After explaining some of this background, I'll introduce the notion of a tropical toric vector bundle over a toric variety. These objects are discrete analogues of vector bundles which still have notions of positivity, a sheaf of sections, an Euler characteristic, and Chern classes. The combinatorics of these invariants can reveal properties of their classical analogues as well as point the way to new theorems for tropical vector bundles over a more general base. Time permitting I will discuss some new results on higher Betti numbers of a tropical vector bundle.
April 9
Thursday
Colloquium
Linear Flows on Translation Prisms
Jayadev S. Athreya - University of Washington Host: Kalina & Edna
Norman Mayer 200B3:30 PM
We will share a story that brings together geometry, dynamics, and number theory in interesting and novel ways, and also creates some very compelling imagery- the talk will have lots of pictures, and all relevant background notions will be introduced and explained.
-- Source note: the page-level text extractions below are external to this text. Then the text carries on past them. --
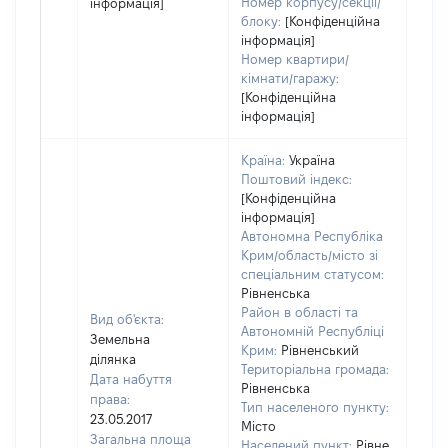
Номер корпусу/секції/
інформація]
блоку:
[Конфіденційна
інформація]
Номер квартири/
кімнати/гаражу:
[Конфіденційна
інформація]
Країна:
Україна
Поштовий індекс:
[Конфіденційна
інформація]
Автономна Республіка
Крим/область/місто зі
спеціальним статусом:
Рівненська
Район в області та
Вид об'єкта:
Автономній Республіці
Земельна
Крим:
Рівненський
ділянка
Територіальна громада:
Дата набуття
Рівненська
права:
Тип населеного пункту:
23.05.2017
Місто
1071
Загальна площа
Населений пункт:
Рівне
Motivated by the study of billiards in polyhedra, we study linear flows in a family of singular flat 3-manifolds which we call translation prisms. Using ideas of Furstenberg, and Veech, we connect results about weak mixing properties of flows on translation surfaces to ergodic properties of linear flows on translation prisms, and use this to obtain several results about unique ergodicity of these prism flows and related billiard flows. Furthermore, we construct explicit eigenfunctions for translation flows in pseudo-Anosov directions with Pisot-Vijayraghavan expansion factors, and use this construction to build explicit examples of non-ergodic prism flows, and non-ergodic billiard flows in a right prism over a regular n-gon for n = 7, 9, 14, 16, 18, 20, 24, 30. This is joint work with Nicolas Bedaride, Pat Hooper, and Pascal Hubert.